**Work order**. In every item below, switch each "Intersection Observer" to "IntersectionObserver" and write out all the lines again, leaving everything else unchanged.

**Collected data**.

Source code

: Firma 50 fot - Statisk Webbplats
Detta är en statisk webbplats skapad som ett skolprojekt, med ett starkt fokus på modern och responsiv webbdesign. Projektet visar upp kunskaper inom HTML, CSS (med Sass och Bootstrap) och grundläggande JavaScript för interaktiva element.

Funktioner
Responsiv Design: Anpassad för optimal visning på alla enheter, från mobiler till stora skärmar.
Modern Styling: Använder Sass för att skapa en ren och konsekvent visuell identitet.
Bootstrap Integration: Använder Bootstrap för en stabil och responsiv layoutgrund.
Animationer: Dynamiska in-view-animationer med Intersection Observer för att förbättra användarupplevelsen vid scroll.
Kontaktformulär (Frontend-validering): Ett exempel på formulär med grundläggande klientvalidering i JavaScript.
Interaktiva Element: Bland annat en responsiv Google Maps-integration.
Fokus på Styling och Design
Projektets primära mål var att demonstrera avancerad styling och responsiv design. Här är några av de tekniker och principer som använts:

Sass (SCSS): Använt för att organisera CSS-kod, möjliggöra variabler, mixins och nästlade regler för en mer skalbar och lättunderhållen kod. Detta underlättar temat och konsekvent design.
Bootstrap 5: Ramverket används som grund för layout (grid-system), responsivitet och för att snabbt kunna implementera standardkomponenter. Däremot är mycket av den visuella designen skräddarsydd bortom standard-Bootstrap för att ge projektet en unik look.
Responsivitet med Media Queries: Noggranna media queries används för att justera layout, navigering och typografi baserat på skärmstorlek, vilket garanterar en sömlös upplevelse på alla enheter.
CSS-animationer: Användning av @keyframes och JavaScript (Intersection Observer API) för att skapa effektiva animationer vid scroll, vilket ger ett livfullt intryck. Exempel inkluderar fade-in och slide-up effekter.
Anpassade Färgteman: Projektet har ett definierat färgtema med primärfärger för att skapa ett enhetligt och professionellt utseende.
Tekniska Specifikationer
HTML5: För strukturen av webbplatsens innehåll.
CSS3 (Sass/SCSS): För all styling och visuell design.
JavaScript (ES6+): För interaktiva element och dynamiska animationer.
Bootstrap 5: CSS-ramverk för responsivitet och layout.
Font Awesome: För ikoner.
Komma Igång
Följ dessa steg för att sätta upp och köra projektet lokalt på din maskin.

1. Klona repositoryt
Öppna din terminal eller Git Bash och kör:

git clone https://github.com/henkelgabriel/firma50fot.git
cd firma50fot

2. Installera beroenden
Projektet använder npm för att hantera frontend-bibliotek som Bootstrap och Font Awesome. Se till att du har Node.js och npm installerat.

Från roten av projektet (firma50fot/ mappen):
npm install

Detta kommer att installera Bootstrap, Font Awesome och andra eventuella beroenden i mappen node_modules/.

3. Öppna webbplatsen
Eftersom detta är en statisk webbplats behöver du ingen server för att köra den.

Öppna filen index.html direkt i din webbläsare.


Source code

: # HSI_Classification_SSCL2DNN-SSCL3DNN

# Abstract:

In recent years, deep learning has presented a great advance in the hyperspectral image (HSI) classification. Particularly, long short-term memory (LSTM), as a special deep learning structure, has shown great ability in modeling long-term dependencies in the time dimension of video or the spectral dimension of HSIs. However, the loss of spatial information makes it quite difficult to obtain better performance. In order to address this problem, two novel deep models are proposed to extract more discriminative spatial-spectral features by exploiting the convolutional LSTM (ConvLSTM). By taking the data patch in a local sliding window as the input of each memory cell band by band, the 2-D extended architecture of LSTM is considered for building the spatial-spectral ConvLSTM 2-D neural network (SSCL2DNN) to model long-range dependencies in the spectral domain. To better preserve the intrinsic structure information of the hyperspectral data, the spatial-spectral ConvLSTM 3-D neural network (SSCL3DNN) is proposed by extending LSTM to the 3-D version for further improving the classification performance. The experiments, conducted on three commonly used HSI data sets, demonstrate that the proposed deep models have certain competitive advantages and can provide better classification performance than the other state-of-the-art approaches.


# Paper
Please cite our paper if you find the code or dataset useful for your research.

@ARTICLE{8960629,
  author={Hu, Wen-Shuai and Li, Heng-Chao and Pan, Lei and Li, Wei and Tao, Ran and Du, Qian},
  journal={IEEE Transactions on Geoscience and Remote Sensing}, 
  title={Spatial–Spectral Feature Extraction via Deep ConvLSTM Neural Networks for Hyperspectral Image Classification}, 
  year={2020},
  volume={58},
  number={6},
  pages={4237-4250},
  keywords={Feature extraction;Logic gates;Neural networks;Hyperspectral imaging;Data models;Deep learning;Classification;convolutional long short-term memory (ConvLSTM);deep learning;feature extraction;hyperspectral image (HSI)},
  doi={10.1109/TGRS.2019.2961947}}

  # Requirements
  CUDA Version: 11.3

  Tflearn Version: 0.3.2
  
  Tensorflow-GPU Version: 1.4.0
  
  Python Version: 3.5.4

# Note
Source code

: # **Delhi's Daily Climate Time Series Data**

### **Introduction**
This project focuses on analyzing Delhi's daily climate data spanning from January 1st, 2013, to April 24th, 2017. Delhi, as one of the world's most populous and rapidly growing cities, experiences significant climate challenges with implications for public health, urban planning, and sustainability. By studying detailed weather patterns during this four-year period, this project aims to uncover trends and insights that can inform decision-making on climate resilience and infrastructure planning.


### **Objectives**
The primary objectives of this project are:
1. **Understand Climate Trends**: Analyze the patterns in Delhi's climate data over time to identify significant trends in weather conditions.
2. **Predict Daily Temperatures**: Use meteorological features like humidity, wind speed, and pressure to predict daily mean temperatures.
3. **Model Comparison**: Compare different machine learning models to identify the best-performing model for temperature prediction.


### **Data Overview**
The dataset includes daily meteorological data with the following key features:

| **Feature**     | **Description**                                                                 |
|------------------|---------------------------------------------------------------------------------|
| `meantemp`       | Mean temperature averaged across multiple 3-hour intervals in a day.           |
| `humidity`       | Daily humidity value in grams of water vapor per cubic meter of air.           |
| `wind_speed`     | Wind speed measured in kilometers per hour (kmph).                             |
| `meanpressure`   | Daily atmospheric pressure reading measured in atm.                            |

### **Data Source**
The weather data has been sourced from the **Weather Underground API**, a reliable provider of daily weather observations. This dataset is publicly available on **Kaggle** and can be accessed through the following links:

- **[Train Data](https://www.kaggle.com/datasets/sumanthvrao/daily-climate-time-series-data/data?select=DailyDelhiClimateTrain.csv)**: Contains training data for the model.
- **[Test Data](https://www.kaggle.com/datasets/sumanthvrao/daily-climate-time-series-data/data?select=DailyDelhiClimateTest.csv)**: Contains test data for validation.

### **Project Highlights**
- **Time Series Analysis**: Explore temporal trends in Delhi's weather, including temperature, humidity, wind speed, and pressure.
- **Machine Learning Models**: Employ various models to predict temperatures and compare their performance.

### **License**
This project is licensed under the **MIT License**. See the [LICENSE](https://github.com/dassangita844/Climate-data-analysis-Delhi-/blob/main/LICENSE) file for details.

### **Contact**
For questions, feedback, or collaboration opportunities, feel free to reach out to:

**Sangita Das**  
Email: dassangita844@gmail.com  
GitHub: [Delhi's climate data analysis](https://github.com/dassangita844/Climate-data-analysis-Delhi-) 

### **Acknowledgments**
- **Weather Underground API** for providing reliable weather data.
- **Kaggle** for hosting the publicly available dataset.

**Result for this exercise**.
Source code

: Firma 50 fot - Statisk Webbplats
Detta är en statisk webbplats skapad som ett skolprojekt, med ett starkt fokus på modern och responsiv webbdesign. Projektet visar upp kunskaper inom HTML, CSS (med Sass och Bootstrap) och grundläggande JavaScript för interaktiva element.

Funktioner
Responsiv Design: Anpassad för optimal visning på alla enheter, från mobiler till stora skärmar.
Modern Styling: Använder Sass för att skapa en ren och konsekvent visuell identitet.
Bootstrap Integration: Använder Bootstrap för en stabil och responsiv layoutgrund.
Animationer: Dynamiska in-view-animationer med IntersectionObserver för att förbättra användarupplevelsen vid scroll.
Kontaktformulär (Frontend-validering): Ett exempel på formulär med grundläggande klientvalidering i JavaScript.
Interaktiva Element: Bland annat en responsiv Google Maps-integration.
Fokus på Styling och Design
Projektets primära mål var att demonstrera avancerad styling och responsiv design. Här är några av de tekniker och principer som använts:

Sass (SCSS): Använt för att organisera CSS-kod, möjliggöra variabler, mixins och nästlade regler för en mer skalbar och lättunderhållen kod. Detta underlättar temat och konsekvent design.
Bootstrap 5: Ramverket används som grund för layout (grid-system), responsivitet och för att snabbt kunna implementera standardkomponenter. Däremot är mycket av den visuella designen skräddarsydd bortom standard-Bootstrap för att ge projektet en unik look.
Responsivitet med Media Queries: Noggranna media queries används för att justera layout, navigering och typografi baserat på skärmstorlek, vilket garanterar en sömlös upplevelse på alla enheter.
CSS-animationer: Användning av @keyframes och JavaScript (IntersectionObserver API) för att skapa effektiva animationer vid scroll, vilket ger ett livfullt intryck. Exempel inkluderar fade-in och slide-up effekter.
Anpassade Färgteman: Projektet har ett definierat färgtema med primärfärger för att skapa ett enhetligt och professionellt utseende.
Tekniska Specifikationer
HTML5: För strukturen av webbplatsens innehåll.
CSS3 (Sass/SCSS): För all styling och visuell design.
JavaScript (ES6+): För interaktiva element och dynamiska animationer.
Bootstrap 5: CSS-ramverk för responsivitet och layout.
Font Awesome: För ikoner.
Komma Igång
Följ dessa steg för att sätta upp och köra projektet lokalt på din maskin.

1. Klona repositoryt
Öppna din terminal eller Git Bash och kör:

git clone https://github.com/henkelgabriel/firma50fot.git
cd firma50fot

2. Installera beroenden
Projektet använder npm för att hantera frontend-bibliotek som Bootstrap och Font Awesome. Se till att du har Node.js och npm installerat.

Från roten av projektet (firma50fot/ mappen):
npm install

Detta kommer att installera Bootstrap, Font Awesome och andra eventuella beroenden i mappen node_modules/.

3. Öppna webbplatsen
Eftersom detta är en statisk webbplats behöver du ingen server för att köra den.

Öppna filen index.html direkt i din webbläsare.


Source code

: # HSI_Classification_SSCL2DNN-SSCL3DNN

# Abstract:

In recent years, deep learning has presented a great advance in the hyperspectral image (HSI) classification. Particularly, long short-term memory (LSTM), as a special deep learning structure, has shown great ability in modeling long-term dependencies in the time dimension of video or the spectral dimension of HSIs. However, the loss of spatial information makes it quite difficult to obtain better performance. In order to address this problem, two novel deep models are proposed to extract more discriminative spatial-spectral features by exploiting the convolutional LSTM (ConvLSTM). By taking the data patch in a local sliding window as the input of each memory cell band by band, the 2-D extended architecture of LSTM is considered for building the spatial-spectral ConvLSTM 2-D neural network (SSCL2DNN) to model long-range dependencies in the spectral domain. To better preserve the intrinsic structure information of the hyperspectral data, the spatial-spectral ConvLSTM 3-D neural network (SSCL3DNN) is proposed by extending LSTM to the 3-D version for further improving the classification performance. The experiments, conducted on three commonly used HSI data sets, demonstrate that the proposed deep models have certain competitive advantages and can provide better classification performance than the other state-of-the-art approaches.


# Paper
Please cite our paper if you find the code or dataset useful for your research.

@ARTICLE{8960629,
  author={Hu, Wen-Shuai and Li, Heng-Chao and Pan, Lei and Li, Wei and Tao, Ran and Du, Qian},
  journal={IEEE Transactions on Geoscience and Remote Sensing}, 
  title={Spatial–Spectral Feature Extraction via Deep ConvLSTM Neural Networks for Hyperspectral Image Classification}, 
  year={2020},
  volume={58},
  number={6},
  pages={4237-4250},
  keywords={Feature extraction;Logic gates;Neural networks;Hyperspectral imaging;Data models;Deep learning;Classification;convolutional long short-term memory (ConvLSTM);deep learning;feature extraction;hyperspectral image (HSI)},
  doi={10.1109/TGRS.2019.2961947}}

  # Requirements
  CUDA Version: 11.3

  Tflearn Version: 0.3.2
  
  Tensorflow-GPU Version: 1.4.0
  
  Python Version: 3.5.4

# Note
Source code

: # **Delhi's Daily Climate Time Series Data**

### **Introduction**
This project focuses on analyzing Delhi's daily climate data spanning from January 1st, 2013, to April 24th, 2017. Delhi, as one of the world's most populous and rapidly growing cities, experiences significant climate challenges with implications for public health, urban planning, and sustainability. By studying detailed weather patterns during this four-year period, this project aims to uncover trends and insights that can inform decision-making on climate resilience and infrastructure planning.


### **Objectives**
The primary objectives of this project are:
1. **Understand Climate Trends**: Analyze the patterns in Delhi's climate data over time to identify significant trends in weather conditions.
2. **Predict Daily Temperatures**: Use meteorological features like humidity, wind speed, and pressure to predict daily mean temperatures.
3. **Model Comparison**: Compare different machine learning models to identify the best-performing model for temperature prediction.


### **Data Overview**
The dataset includes daily meteorological data with the following key features:

| **Feature**     | **Description**                                                                 |
|------------------|---------------------------------------------------------------------------------|
| `meantemp`       | Mean temperature averaged across multiple 3-hour intervals in a day.           |
| `humidity`       | Daily humidity value in grams of water vapor per cubic meter of air.           |
| `wind_speed`     | Wind speed measured in kilometers per hour (kmph).                             |
| `meanpressure`   | Daily atmospheric pressure reading measured in atm.                            |

### **Data Source**
The weather data has been sourced from the **Weather Underground API**, a reliable provider of daily weather observations. This dataset is publicly available on **Kaggle** and can be accessed through the following links:

- **[Train Data](https://www.kaggle.com/datasets/sumanthvrao/daily-climate-time-series-data/data?select=DailyDelhiClimateTrain.csv)**: Contains training data for the model.
- **[Test Data](https://www.kaggle.com/datasets/sumanthvrao/daily-climate-time-series-data/data?select=DailyDelhiClimateTest.csv)**: Contains test data for validation.

### **Project Highlights**
- **Time Series Analysis**: Explore temporal trends in Delhi's weather, including temperature, humidity, wind speed, and pressure.
- **Machine Learning Models**: Employ various models to predict temperatures and compare their performance.

### **License**
This project is licensed under the **MIT License**. See the [LICENSE](https://github.com/dassangita844/Climate-data-analysis-Delhi-/blob/main/LICENSE) file for details.

### **Contact**
For questions, feedback, or collaboration opportunities, feel free to reach out to:

**Sangita Das**  
Email: dassangita844@gmail.com  
GitHub: [Delhi's climate data analysis](https://github.com/dassangita844/Climate-data-analysis-Delhi-) 

### **Acknowledgments**
- **Weather Underground API** for providing reliable weather data.
- **Kaggle** for hosting the publicly available dataset.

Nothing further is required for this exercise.